Lo fa aprendo nuovi assi viari e configurando il tridente di Piazza del Popolo con l’attuale via del Babbuino. Avvalendosi di Antonio da Sangallo il giovane, darà impulso per completare svariati cantieri: il suo palazzo romano, collegandolo a Piazza Navona con l’apertura di via dei Baullari ad esso ortogonale, San Pietro e il Belvedere con la costruzione della Sala Regia e della Cappella Paolina, il Campidoglio con la disposizione della statua di Marco Aurelio al centro della piazza capitolina e la villa fortificata, demolita per lasciare il posto al Vittoriano, collegata alla sua residenza estiva di Palazzo San Marco.
Non di minore intensità fu l’azione farnesiana in edifici pubblici e religiosi nella campagna viterbese e nei centri minori di Nepi e Castro ai quali, sul finire degli anni Trenta, s’«imprimesse un volto da città ducale» (Barbara Agosti). Di lì a meno di un decennio dopo, accertata la volontà di Carlo V di non concedere il Milanese al Duca Pier Luigi, ecco trasformate in capitali Piacenza e Parma: la prima, con la costruzione di una fortezza pentagonale e molti anni dopo, ritornata in possesso del Duca Ottavio, figlio di Pier Luigi ucciso nel violento contenzioso con l’Imperatore per il possesso del feudo piacentino, il monumentale e «tetragono Palazzo Farnese: quasi estraneo alla città» (Bruno Adorni) e «splendidamente modificato» da Jacopo Vignola.

####################

Consegne dell'esercizio:
• A. Secondo il testo sui cantieri farnesiani, perché Piacenza e Parma vennero trasformate in capitali?
• B. Trascrivi parola per parola il passo del testo sui cantieri farnesiani che inizia con le parole "Non di minore" e termina con "da Jacopo Vignola.".

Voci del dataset
####################

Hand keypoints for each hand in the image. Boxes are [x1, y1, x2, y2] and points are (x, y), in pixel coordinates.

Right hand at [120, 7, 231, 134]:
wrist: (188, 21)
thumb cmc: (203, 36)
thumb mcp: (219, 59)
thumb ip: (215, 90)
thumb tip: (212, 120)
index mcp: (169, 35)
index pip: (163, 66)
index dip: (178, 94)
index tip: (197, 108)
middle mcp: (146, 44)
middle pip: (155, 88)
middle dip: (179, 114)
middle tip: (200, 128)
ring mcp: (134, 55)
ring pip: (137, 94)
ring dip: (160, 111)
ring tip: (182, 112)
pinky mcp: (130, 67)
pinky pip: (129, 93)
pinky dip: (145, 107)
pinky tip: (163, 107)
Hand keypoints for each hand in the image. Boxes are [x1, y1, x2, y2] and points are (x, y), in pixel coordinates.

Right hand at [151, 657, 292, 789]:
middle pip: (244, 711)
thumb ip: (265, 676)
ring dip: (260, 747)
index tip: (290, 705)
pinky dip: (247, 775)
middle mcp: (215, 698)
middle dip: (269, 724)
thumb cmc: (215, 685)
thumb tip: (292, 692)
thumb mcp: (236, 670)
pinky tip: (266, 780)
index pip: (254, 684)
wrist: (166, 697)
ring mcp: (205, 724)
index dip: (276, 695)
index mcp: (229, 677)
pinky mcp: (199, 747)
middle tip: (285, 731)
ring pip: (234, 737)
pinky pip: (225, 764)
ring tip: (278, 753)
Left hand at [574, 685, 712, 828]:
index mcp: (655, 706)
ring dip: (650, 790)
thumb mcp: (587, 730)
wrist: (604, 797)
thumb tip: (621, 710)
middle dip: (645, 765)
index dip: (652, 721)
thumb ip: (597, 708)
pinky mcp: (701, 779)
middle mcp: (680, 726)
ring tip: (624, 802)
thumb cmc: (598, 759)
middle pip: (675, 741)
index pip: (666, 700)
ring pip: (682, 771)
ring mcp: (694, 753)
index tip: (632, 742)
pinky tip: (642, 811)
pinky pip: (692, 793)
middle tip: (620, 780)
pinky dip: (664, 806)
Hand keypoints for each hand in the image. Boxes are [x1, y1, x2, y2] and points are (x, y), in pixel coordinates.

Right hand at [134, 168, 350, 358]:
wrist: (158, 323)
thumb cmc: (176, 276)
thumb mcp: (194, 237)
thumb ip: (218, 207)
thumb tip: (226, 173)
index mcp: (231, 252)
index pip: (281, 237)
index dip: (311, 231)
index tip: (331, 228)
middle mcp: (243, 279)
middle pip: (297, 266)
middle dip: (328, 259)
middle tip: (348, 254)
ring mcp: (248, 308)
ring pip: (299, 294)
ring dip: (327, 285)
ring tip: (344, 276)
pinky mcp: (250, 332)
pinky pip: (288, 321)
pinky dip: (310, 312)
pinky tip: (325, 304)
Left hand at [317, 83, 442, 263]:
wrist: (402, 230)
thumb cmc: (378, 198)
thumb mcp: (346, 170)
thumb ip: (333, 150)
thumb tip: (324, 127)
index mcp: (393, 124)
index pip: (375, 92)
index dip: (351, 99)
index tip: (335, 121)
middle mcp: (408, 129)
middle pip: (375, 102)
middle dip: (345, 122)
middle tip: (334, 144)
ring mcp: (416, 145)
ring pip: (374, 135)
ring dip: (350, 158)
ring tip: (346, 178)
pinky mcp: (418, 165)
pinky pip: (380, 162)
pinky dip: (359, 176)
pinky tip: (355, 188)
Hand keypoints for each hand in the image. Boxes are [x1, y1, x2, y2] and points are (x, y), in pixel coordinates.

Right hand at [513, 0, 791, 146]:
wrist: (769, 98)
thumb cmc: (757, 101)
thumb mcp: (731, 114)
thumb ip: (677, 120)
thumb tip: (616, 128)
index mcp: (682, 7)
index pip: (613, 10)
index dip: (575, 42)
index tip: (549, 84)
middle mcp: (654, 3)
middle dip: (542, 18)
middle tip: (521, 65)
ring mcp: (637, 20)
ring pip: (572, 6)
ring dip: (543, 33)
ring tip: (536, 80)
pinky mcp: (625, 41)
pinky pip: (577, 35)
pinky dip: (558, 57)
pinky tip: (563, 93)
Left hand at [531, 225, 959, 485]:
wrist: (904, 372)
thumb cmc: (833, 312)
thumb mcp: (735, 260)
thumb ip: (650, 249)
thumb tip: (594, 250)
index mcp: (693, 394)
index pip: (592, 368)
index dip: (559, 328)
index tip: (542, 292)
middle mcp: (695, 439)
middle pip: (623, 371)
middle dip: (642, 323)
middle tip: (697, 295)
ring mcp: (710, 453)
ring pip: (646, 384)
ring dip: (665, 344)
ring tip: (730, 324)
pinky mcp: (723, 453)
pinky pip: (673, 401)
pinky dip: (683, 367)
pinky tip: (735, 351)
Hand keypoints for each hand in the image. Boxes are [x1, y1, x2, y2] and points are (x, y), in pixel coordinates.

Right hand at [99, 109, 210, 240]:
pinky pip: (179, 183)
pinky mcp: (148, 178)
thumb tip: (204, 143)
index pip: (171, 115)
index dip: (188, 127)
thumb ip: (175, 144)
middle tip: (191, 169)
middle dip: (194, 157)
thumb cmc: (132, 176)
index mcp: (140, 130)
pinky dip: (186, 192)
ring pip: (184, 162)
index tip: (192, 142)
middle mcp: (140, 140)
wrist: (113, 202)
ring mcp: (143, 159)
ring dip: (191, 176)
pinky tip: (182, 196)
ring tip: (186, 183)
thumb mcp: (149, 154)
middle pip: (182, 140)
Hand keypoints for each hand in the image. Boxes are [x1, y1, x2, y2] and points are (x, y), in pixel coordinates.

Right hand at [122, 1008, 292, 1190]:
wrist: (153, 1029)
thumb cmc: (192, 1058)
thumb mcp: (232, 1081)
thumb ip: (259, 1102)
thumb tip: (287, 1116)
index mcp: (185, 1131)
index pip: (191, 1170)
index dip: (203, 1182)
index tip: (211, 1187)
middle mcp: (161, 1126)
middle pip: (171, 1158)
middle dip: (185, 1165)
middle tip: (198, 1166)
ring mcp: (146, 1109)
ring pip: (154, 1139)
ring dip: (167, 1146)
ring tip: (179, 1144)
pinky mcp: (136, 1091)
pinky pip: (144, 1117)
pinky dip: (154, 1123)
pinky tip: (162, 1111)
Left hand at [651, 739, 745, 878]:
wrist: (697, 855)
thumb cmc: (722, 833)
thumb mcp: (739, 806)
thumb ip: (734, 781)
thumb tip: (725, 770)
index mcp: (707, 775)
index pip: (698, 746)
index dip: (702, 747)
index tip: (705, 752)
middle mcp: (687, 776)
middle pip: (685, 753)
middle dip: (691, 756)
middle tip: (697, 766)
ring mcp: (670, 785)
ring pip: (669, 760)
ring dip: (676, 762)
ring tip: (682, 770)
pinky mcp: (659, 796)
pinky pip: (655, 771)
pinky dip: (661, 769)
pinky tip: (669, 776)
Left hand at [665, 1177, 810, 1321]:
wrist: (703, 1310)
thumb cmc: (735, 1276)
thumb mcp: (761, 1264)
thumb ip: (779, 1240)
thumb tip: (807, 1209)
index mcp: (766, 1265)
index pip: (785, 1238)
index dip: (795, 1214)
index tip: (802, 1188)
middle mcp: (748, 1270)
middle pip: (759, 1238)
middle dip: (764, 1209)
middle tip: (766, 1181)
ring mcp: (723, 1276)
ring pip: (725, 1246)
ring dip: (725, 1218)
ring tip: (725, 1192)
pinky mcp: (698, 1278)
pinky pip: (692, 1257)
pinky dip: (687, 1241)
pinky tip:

####################

Risposte scritte:
• A. Perché era stata accertata la volontà di Carlo V di non concedere il Milanese al Duca Pier Luigi.

• B.
Non di minore intensità fu l’azione farnesiana in edifici pubblici e religiosi nella campagna viterbese e nei centri minori di Nepi e Castro ai quali, sul finire degli anni Trenta, s’«imprimesse un volto da città ducale» (Barbara Agosti). Di lì a meno di un decennio dopo, accertata la volontà di Carlo V di non concedere il Milanese al Duca Pier Luigi, ecco trasformate in capitali Piacenza e Parma: la prima, con la costruzione di una fortezza pentagonale e molti anni dopo, ritornata in possesso del Duca Ottavio, figlio di Pier Luigi ucciso nel violento contenzioso con l’Imperatore per il possesso del feudo piacentino, il monumentale e «tetragono Palazzo Farnese: quasi estraneo alla città» (Bruno Adorni) e «splendidamente modificato» da Jacopo Vignola.